## Assignment
From the records, return each line that has the word "input" in it.

## Record extracts
=== Begin Enclosure ===

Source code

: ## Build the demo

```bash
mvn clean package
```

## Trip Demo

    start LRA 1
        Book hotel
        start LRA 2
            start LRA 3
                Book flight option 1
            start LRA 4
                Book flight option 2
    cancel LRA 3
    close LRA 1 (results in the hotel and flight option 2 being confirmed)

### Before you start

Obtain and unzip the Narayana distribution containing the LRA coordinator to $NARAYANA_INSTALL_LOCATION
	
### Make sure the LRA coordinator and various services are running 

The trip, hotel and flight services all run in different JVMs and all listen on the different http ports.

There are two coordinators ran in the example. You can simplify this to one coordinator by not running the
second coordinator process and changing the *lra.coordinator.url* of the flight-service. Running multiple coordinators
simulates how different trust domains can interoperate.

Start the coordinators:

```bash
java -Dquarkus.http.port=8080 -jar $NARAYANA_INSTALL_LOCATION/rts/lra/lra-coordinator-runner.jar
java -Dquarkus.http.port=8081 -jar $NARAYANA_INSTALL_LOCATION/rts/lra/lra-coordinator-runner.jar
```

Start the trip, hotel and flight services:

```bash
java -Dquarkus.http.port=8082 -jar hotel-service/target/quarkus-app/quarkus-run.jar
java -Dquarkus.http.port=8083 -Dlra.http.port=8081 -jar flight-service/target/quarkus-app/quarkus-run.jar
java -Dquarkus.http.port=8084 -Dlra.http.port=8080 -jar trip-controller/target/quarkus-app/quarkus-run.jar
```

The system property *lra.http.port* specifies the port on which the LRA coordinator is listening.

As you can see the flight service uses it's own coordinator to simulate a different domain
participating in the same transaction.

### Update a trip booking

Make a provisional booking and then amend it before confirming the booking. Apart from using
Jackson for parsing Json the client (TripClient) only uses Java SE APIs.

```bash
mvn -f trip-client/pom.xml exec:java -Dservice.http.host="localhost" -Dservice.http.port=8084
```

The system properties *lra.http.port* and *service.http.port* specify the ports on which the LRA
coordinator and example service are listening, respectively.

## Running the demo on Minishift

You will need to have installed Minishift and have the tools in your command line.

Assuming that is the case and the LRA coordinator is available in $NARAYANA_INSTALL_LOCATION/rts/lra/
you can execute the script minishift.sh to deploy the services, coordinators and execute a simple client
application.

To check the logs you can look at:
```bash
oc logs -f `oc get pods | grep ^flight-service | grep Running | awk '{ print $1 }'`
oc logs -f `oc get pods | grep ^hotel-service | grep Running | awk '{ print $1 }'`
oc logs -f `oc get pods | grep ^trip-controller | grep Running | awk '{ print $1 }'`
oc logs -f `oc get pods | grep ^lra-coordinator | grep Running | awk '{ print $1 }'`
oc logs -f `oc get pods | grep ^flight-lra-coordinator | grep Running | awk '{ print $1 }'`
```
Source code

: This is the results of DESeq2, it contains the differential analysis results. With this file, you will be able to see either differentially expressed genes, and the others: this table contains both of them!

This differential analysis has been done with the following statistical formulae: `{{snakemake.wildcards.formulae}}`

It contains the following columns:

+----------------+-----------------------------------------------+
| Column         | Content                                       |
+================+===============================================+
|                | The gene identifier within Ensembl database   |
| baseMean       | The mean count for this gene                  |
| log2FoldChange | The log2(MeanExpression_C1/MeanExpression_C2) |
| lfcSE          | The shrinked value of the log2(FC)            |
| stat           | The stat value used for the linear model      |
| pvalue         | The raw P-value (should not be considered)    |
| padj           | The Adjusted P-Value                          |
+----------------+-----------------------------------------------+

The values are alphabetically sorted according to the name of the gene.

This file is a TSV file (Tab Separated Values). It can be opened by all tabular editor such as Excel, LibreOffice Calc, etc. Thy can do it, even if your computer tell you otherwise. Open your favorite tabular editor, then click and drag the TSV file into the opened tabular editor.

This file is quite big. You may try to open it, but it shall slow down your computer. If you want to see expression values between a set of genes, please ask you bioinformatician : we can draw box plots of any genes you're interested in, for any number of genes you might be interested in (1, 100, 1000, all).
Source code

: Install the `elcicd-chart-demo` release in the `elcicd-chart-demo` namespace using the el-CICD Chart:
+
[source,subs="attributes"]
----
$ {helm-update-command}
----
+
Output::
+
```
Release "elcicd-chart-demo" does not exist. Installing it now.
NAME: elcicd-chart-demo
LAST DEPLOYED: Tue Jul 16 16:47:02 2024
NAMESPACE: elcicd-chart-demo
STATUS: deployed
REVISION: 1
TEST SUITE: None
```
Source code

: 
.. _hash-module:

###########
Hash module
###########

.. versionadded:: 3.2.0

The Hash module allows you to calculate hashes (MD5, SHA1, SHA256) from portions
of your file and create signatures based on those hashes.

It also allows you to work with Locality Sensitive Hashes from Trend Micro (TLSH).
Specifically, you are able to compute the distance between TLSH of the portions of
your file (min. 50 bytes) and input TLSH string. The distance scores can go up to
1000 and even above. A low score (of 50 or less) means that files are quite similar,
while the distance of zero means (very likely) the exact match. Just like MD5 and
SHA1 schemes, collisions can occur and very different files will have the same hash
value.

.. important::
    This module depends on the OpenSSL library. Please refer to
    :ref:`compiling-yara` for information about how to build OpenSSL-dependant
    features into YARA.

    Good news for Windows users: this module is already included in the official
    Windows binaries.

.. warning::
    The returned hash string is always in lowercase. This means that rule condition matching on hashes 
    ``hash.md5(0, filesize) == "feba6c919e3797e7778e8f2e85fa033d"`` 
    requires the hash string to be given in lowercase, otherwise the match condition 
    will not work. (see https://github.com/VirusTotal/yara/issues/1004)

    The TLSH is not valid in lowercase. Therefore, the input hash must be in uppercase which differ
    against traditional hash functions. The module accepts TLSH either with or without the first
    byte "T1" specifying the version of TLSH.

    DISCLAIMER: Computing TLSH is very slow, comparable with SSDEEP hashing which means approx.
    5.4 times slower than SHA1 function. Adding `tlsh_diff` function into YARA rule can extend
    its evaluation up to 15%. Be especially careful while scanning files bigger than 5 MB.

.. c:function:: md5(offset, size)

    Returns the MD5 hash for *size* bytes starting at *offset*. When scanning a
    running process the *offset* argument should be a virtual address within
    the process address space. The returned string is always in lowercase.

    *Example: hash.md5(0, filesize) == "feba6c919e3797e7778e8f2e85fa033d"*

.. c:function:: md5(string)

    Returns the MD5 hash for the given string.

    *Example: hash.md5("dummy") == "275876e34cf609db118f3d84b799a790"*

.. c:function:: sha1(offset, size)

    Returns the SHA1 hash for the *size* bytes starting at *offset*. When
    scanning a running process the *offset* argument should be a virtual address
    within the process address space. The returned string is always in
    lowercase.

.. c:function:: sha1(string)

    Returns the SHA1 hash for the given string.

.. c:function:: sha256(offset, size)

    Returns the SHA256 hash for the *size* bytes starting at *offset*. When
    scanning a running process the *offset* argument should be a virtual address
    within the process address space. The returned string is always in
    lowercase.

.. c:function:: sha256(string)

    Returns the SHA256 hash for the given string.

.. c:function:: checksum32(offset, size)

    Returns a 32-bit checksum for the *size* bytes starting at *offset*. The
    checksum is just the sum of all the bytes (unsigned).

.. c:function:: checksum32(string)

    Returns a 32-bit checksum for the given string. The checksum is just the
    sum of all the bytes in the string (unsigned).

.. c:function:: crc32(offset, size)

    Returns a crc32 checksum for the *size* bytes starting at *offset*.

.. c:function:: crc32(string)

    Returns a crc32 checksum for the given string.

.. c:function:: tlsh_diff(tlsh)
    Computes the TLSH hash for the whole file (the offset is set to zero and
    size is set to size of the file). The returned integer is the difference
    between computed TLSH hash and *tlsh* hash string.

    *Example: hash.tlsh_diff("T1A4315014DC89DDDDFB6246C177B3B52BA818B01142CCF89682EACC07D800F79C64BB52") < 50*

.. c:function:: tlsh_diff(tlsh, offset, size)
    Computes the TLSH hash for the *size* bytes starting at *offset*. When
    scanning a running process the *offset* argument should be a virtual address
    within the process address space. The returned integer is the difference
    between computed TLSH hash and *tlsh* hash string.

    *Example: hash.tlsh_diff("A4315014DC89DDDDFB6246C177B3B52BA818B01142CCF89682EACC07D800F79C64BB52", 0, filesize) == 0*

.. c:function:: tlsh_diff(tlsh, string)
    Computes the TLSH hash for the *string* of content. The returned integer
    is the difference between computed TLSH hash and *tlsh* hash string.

=== End Enclosure ===

## Task response
your file (min. 50 bytes) and input TLSH string. The distance scores can go up to
    The TLSH is not valid in lowercase. Therefore, the input hash must be in uppercase which differ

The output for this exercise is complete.